Black locoust grows almost as quickly as the poplar x cottonwood hybrid and puts out much more heat, and is root suckering as well.
-Ralph


----------



## Kneejerk Bombas (Jan 22, 2007)

I wouldn't think Locust would be fast at making wood, although they get tall fast, the growth rings are tiny.


----------



## Sprig (Jan 22, 2007)

Before I relocated to where I live now we had a 2+ acre woodlot of red alder, cut about 2-3 cords out of it each year for almost 10 years, barely a dent. Fast growing and water loving, self seeding, good to cut up after 8-12 years and I enjoyed the warmth as it burned nicely (but fast) when fully seasoned. I guesstimate the ones I was dropping were about 20yrs old, 1 1/2-2' dbh. We use to leave a pile in the rain for over-nighters but also had lots of doug-fir to mix it with. Downside is a lot of creosote so monthly chimney cleaning was a rule of thumb.
(edit) Given a choice and were it my own land I'd have put in a good stand of maple as well (one of my favorite cold weather woods ta burn).


----------



## begleytree (Jan 22, 2007)

Mike Maas said:


> I wouldn't think Locust would be fast at making wood, although they get tall fast, the growth rings are tiny.

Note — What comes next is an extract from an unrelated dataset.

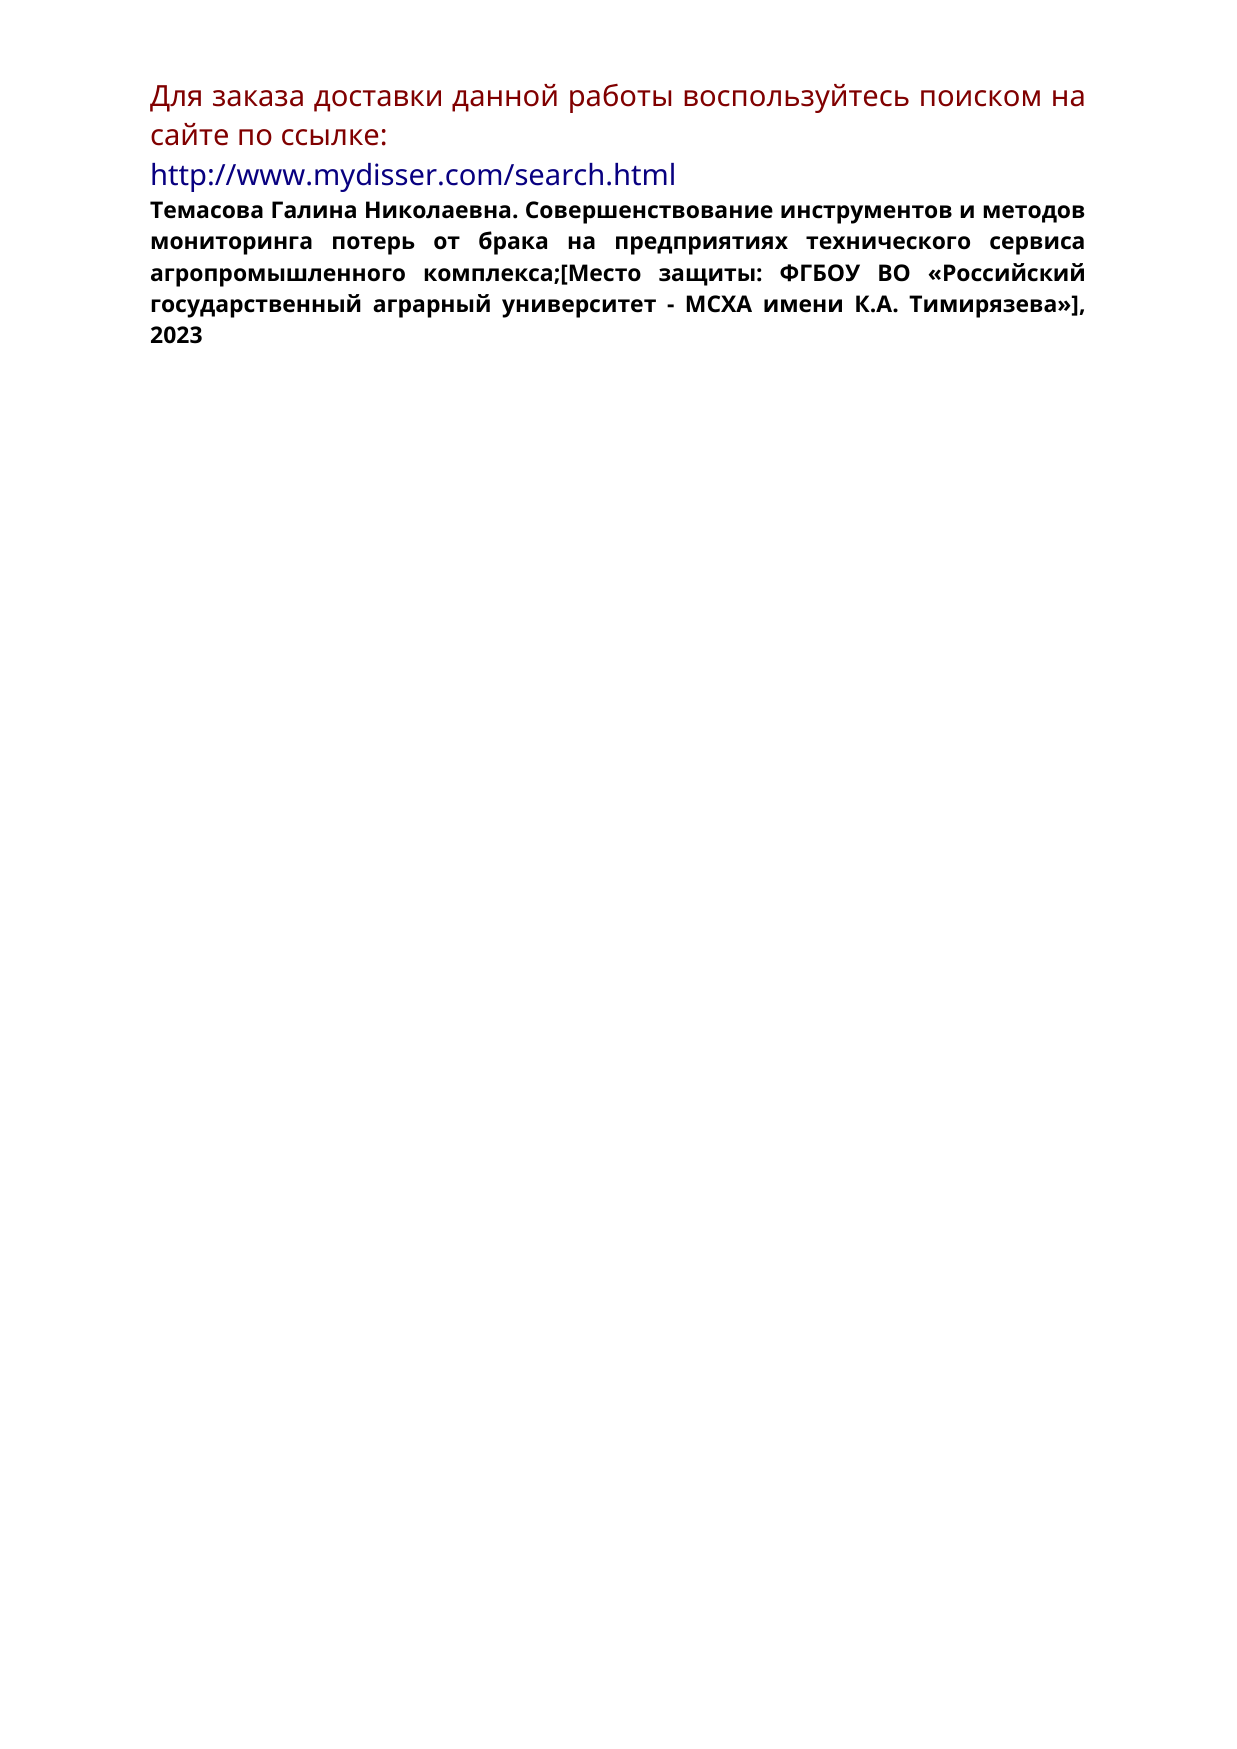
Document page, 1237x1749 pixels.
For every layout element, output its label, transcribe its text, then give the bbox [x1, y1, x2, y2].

maybe a bit slower but you'll get more heat out of an 8" chunk of locoust than out of a 12" chunk of poplar/cottonwood. 
and maybe length of season factors in as well, around here, locoust rings are smaller than poplar, but not at all tiny.
-Ralph


----------



## Tree Slayer (Jan 22, 2007)

Had a customer a few years ago that planted them for firewood. He didn't take them down when he should have and had to pay me to cut and haul them away. They really do stink for wood and there stumps are a pain to grind, side roots everywhere.


----------